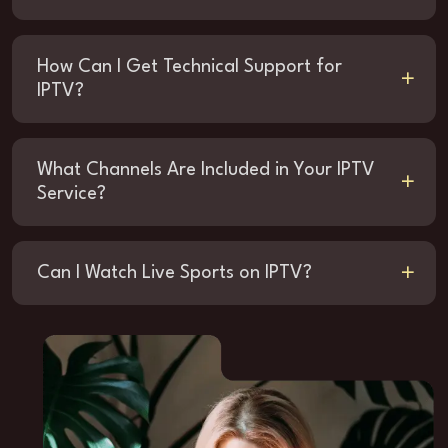
How Can I Get Technical Support for
IPTV?
What Channels Are Included in Your IPTV
Service?
Can I Watch Live Sports on IPTV?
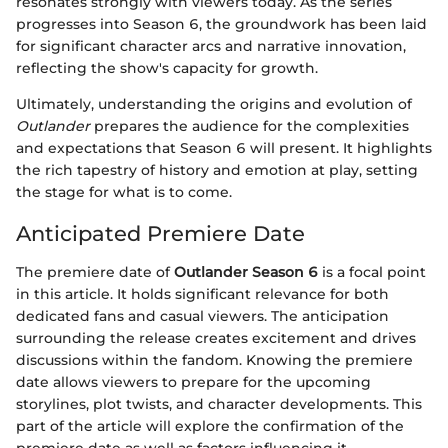
resonates strongly with viewers today. As the series
progresses into Season 6, the groundwork has been laid
for significant character arcs and narrative innovation,
reflecting the show's capacity for growth.
Ultimately, understanding the origins and evolution of
Outlander
prepares the audience for the complexities
and expectations that Season 6 will present. It highlights
the rich tapestry of history and emotion at play, setting
the stage for what is to come.
Anticipated Premiere Date
The premiere date of
Outlander Season 6
is a focal point
in this article. It holds significant relevance for both
dedicated fans and casual viewers. The anticipation
surrounding the release creates excitement and drives
discussions within the fandom. Knowing the premiere
date allows viewers to prepare for the upcoming
storylines, plot twists, and character developments. This
part of the article will explore the confirmation of the
premiere date as well as factors influencing it.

........

[Prompt] Copy the listing above verbatim, line for line, and leave the pictures out.

[Answer section]
How Can I Get Technical Support for
IPTV?
What Channels Are Included in Your IPTV
Service?
Can I Watch Live Sports on IPTV?
resonates strongly with viewers today. As the series
progresses into Season 6, the groundwork has been laid
for significant character arcs and narrative innovation,
reflecting the show's capacity for growth.
Ultimately, understanding the origins and evolution of
Outlander
prepares the audience for the complexities
and expectations that Season 6 will present. It highlights
the rich tapestry of history and emotion at play, setting
the stage for what is to come.
Anticipated Premiere Date
The premiere date of
Outlander Season 6
is a focal point
in this article. It holds significant relevance for both
dedicated fans and casual viewers. The anticipation
surrounding the release creates excitement and drives
discussions within the fandom. Knowing the premiere
date allows viewers to prepare for the upcoming
storylines, plot twists, and character developments. This
part of the article will explore the confirmation of the
premiere date as well as factors influencing it.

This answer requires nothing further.